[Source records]
================
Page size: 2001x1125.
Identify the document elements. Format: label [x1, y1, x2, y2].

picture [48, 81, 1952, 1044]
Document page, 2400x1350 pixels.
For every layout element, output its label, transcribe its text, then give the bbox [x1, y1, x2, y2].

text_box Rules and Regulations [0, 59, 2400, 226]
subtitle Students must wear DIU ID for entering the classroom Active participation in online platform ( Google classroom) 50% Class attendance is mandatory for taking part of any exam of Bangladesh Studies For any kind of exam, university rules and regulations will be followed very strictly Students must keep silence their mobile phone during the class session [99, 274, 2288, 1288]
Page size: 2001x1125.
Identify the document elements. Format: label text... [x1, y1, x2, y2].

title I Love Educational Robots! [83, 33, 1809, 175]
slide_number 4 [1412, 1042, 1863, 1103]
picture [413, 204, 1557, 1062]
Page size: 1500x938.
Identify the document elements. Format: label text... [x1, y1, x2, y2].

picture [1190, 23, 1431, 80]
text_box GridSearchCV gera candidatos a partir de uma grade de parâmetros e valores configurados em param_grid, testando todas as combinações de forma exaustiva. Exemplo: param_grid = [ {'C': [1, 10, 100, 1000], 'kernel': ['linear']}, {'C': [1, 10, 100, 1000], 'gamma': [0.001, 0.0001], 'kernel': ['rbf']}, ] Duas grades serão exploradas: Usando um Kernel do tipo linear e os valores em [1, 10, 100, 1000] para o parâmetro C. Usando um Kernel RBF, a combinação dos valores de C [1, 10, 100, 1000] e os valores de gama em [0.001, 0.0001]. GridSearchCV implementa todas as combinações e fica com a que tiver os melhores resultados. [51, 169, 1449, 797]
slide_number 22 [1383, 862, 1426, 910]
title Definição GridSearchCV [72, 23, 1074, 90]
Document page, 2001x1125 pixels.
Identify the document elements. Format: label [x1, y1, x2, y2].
================
Task details
Copy out all lines from the records where the word "pixels" appears.

Output for this task
Document page, 2400x1350 pixels.
Document page, 2001x1125 pixels.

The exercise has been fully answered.